• _Brano proposto_
+ + + +

Ma anche le biblioteche accademiche sono presenti, per quanto non in forma diretta come realtà documentarie autonome, ma per il loro ruolo di supporto e, vorremmo dire, di piattaforma operativa delle nuova modalità che caratterizzano l'odierna comunicazione scientifica, e che si basano sulle riviste elettroniche ad accesso aperto e sugli open archives, come testimoniano gli articoli di Antonella De Robbio e Valentina Comba. Last but not least, le biblioteche pubbliche statali nella loro versione "universitaria", che hanno la loro adeguata rappresentazione grazie al contributo di Francesco Guido, il quale dà conto di una dettagliata analisi sull'utenza condotta presso la Biblioteca Universitaria di Genova [12]; trasversale alle diverse tipologie è infine l'articolo di Marina Buzzi e Martha Iglesias, che approfondiscono un discorso di grande rilevanza nell'attuale contesto professionale, e cioè quello relativo ai problemi di copyright per le attività document delivery.

+ + + +

• _Materiale fornito_
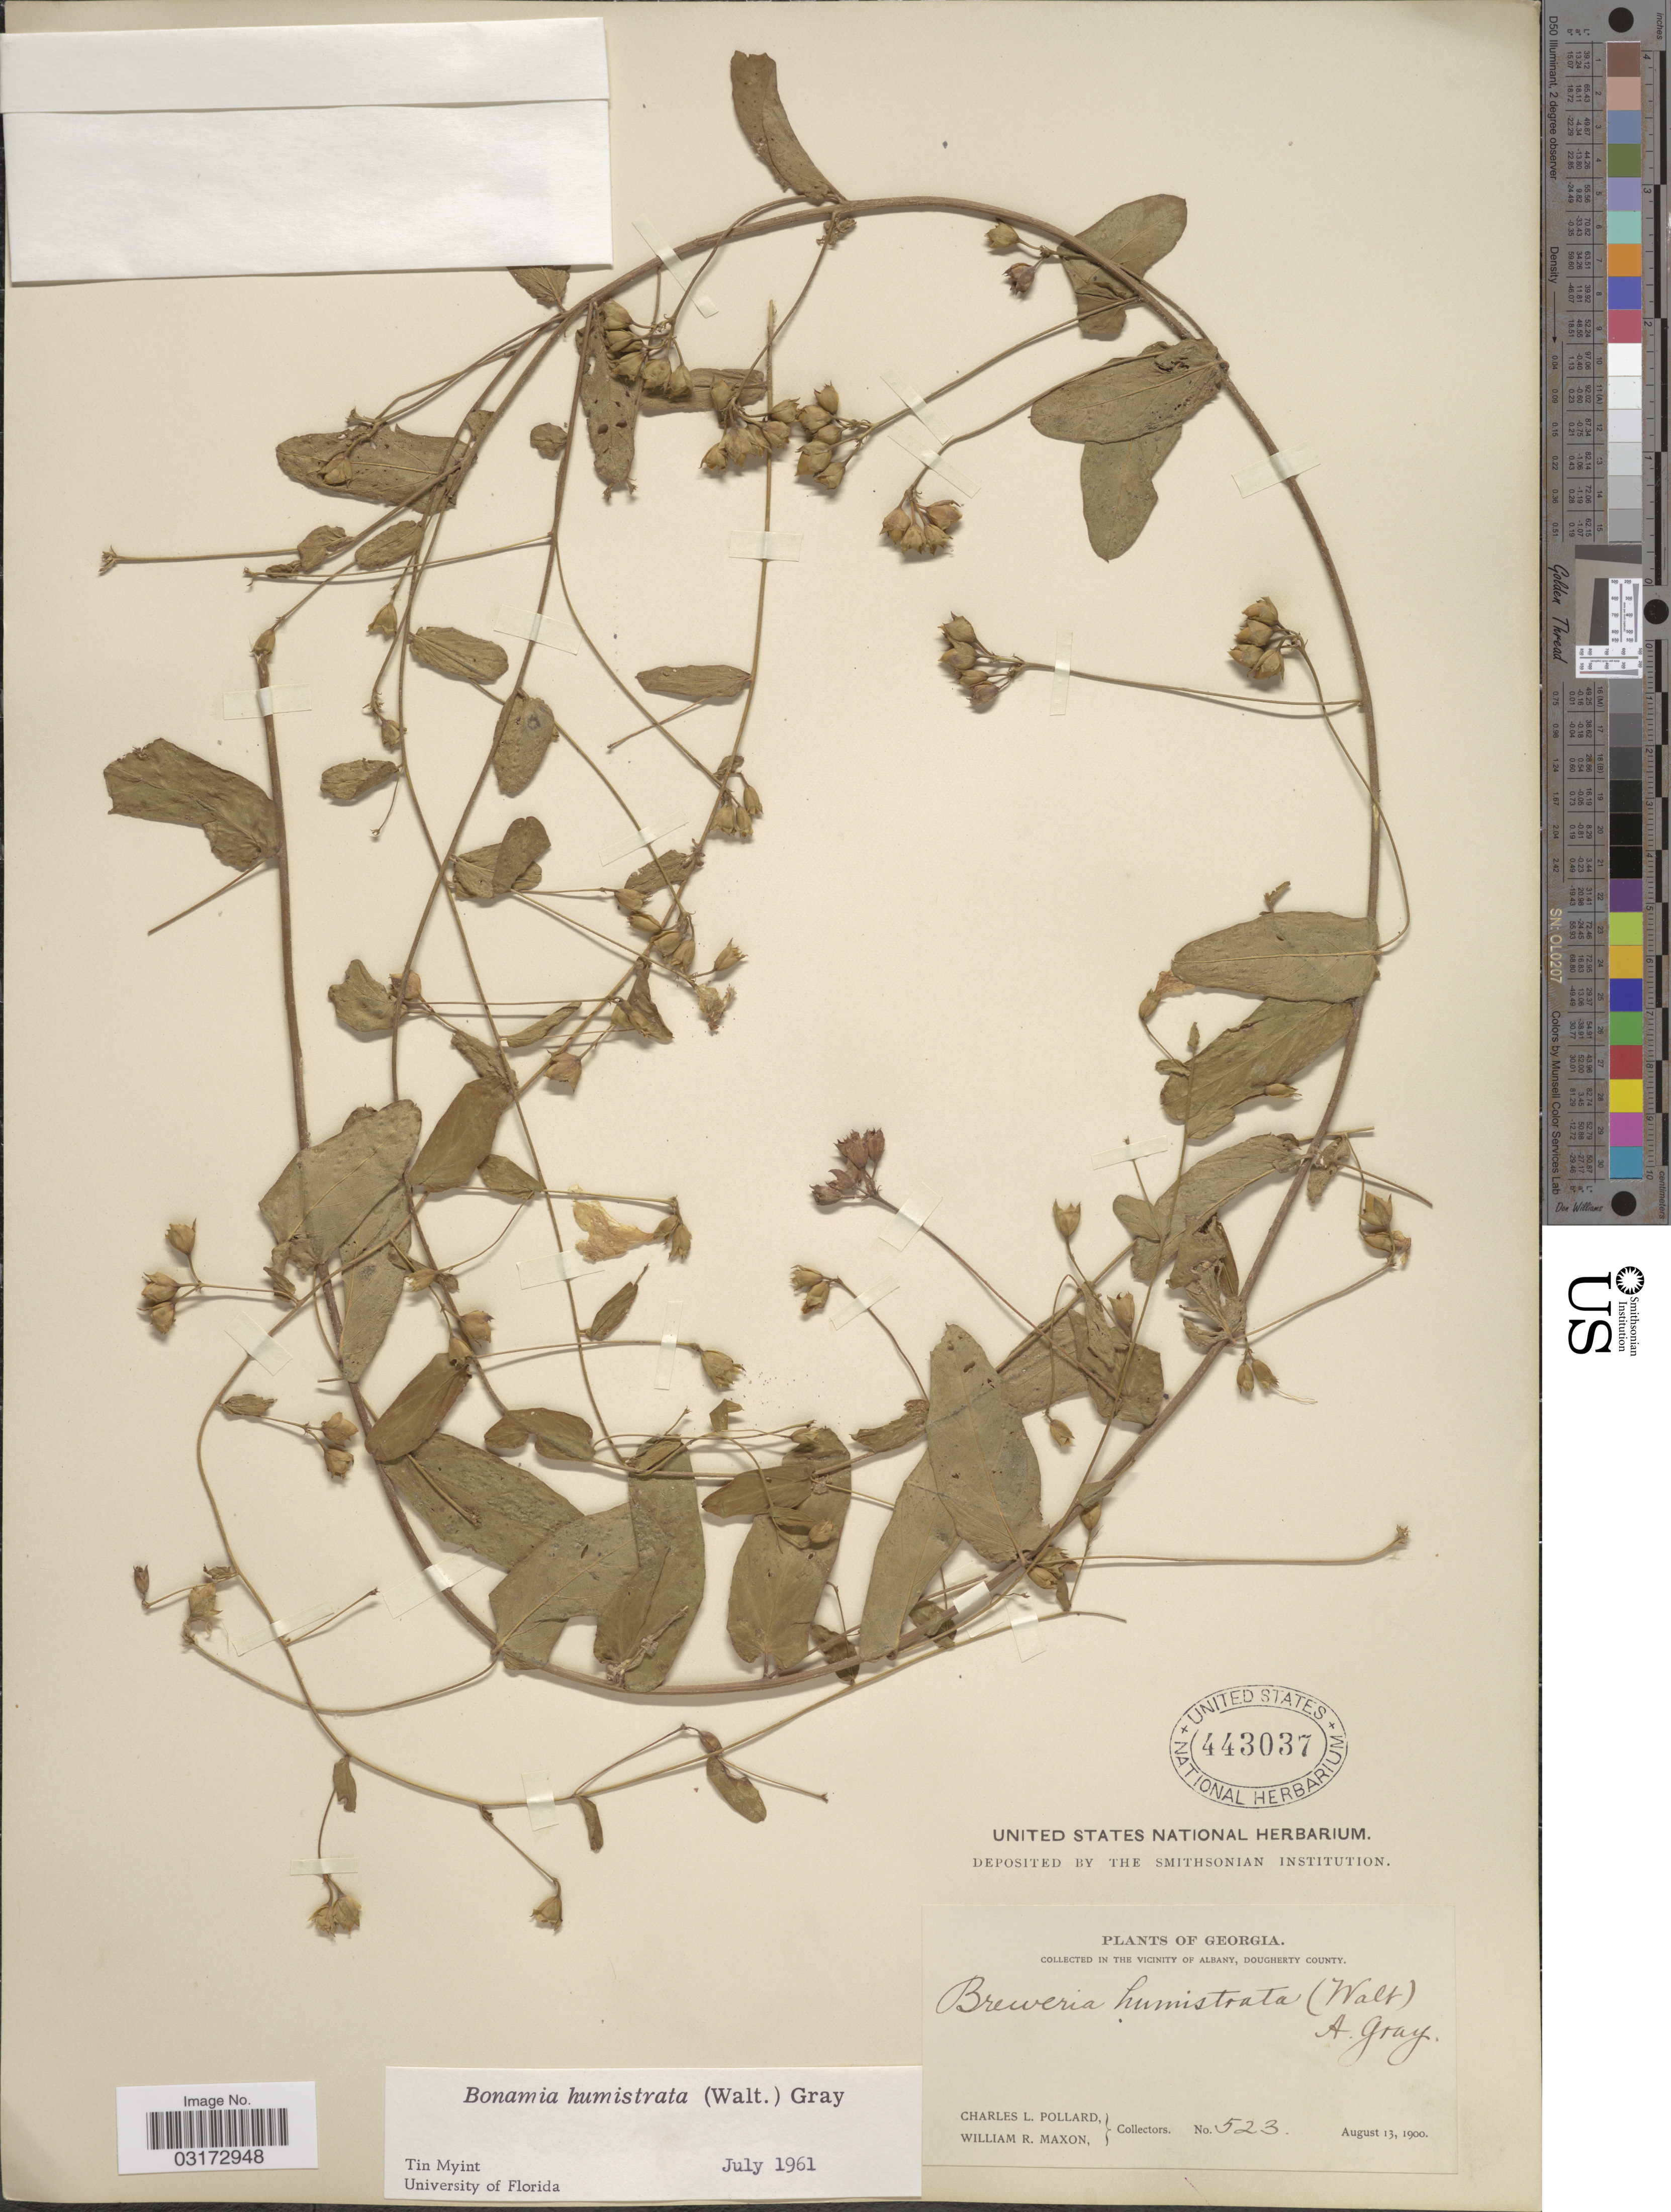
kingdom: Plantae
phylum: Tracheophyta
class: Magnoliopsida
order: Solanales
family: Convolvulaceae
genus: Stylisma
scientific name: Stylisma humistrata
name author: (Walter) Chapm.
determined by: Strong, Mark T., (BOT), Smithsonian Institution - National Museum of Natural History (UNITED STATES)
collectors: C. L. Pollard & W. R. Maxon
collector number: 523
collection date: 1900-08-13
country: United States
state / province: Georgia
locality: In the vicinity of Albany, Dougherty County.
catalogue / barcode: US 443037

+ + + +

• _Compiti ed esercizi_
1. Modifichi le righe dei dati dalla riga che contiene "phylum: Tracheophyta" alla riga che contiene "country: United States", sostituendo "determined by" con "identified by" e lasciando invariato tutto il resto.
2. Prosegua il brano sulle biblioteche e sulla comunicazione scientifica, riprendendo subito dopo la sua ultima frase.

• _Soluzioni dei compiti_
1.
phylum: Tracheophyta
class: Magnoliopsida
order: Solanales
family: Convolvulaceae
genus: Stylisma
scientific name: Stylisma humistrata
name author: (Walter) Chapm.
identified by: Strong, Mark T., (BOT), Smithsonian Institution - National Museum of Natural History (UNITED STATES)
collectors: C. L. Pollard & W. R. Maxon
collector number: 523
collection date: 1900-08-13
country: United States

2.
Dunque una pluralità di tematiche, legate alle singole realtà bibliotecarie, ma tutte congiunte da quella funzione univoca e onnicomprensiva che consiste nell'offerta di servizi sempre più vantaggiosi ed efficaci, a testimonianza, se ancora ve ne fosse bisogno, che per tutte le tipologie "l'utente è re, regina, principe o principessa" [13].


Michele Santoro


Note

[1] "Economia della cultura. Rivista trimestrale dell'Associazione per l'Economia della Cultura", 13 (2003), 3.

[2] Al riguardo si vedano, all'interno del fascicolo citato, gli interventi di Riccardo Ridi, Un mosaico complesso: le biblioteche italiane, p. 279-286; Paolo Traniello, La biblioteca pubblica in Italia: una nozione solo apparentemente semplice, p. 287-292; Giuseppe Vitiello, Una nazione con troppe biblioteche nazionali, p. 301-312.

[3] Manifesto IFLA/Unesco sulle biblioteche pubbliche, in Il servizio bibliotecario pubblico: linee guida IFLA/Unesco per lo sviluppo, preparate dal gruppo di lavoro presieduto da Philip Gill per la Section of Public Libraries dell'IFLA. Edizione italiana a cura della Commissione nazionale Biblioteche pubbliche dell'AIB, Roma, Associazione Italiana Biblioteche, 2002, p. 99.

[4] Paolo Traniello, cit., p. 291.

[5] Ibid.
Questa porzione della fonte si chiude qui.